Two days after this reception the General became quite ill and was confined to his rooms, and later on to his bed, from which he never arose, death ending his great sufferings on January 16th, 1887. I was with the General daily during this illness (at times his pains were so violent that he had to be held down in bed, and his death was agonizing in the extreme) as was also his body attendant (also a messenger at the Signal Office and the Weather Bureau) who accompanied the General during the latter part of the Civil War, especially on Sherman's March to the Sea, at the close of which Gen. Hazen made the celebrated attack on the Confederate position at Fort McAllister, as Sherman entered Savannah.

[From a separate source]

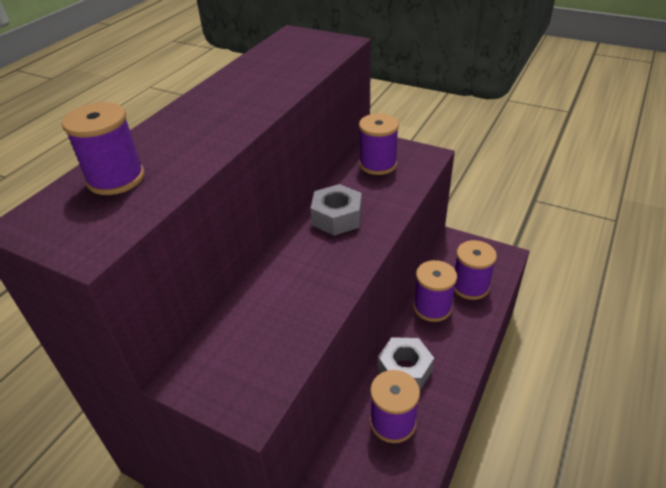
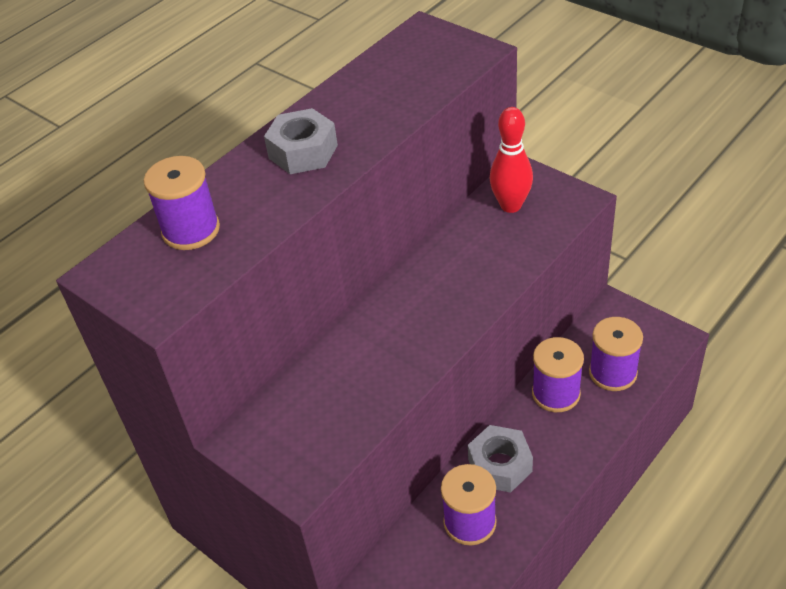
camera: 15 degrees right, 5 degrees up
(337, 217) = (440, 275): grey nut -> grey nut (303, 152)
(378, 164) = (511, 205): purple spool -> red bowling pin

Reminiscences of the Signal Service Years

I entered the Signal Corps of the Army and the U.S. Weather Service at Washington, D.C. on March 7th, 1877. When I presented my application for admission to the Executive Officer at the Office of the Chief Signal Officer of the Army, then on F street, near 17th Street, N.W., I was informed that the waiting list numbered more than one thousand; that if I had letters of recommendation they would be considered in connection with my application. I was well supplied with letters from public men and with certificates from the leading educational institutions of Michigan, my native state, having been born at Ann Arbor the University town on April 11th, 1854. I finally received notification to appear for physical examination and having successfully passed that, I was later advised to appear for a mental examination. During my four years course at the Michigan State Agricultural and Mechanical College I had given special attention to the subjects of meteorology and climatology in relation to agriculture.

This bent in my college work directed my attention to the U.S. Weather Servivce, then in control of the Signal Corps of the Army. After completing a postgraduate course at the University of Michigan, admission to the Signal Corps was sought. Immediately following entry into the Corps came a tour of duty at the Signal Service School of Instruction at Fort Myer, Virginia.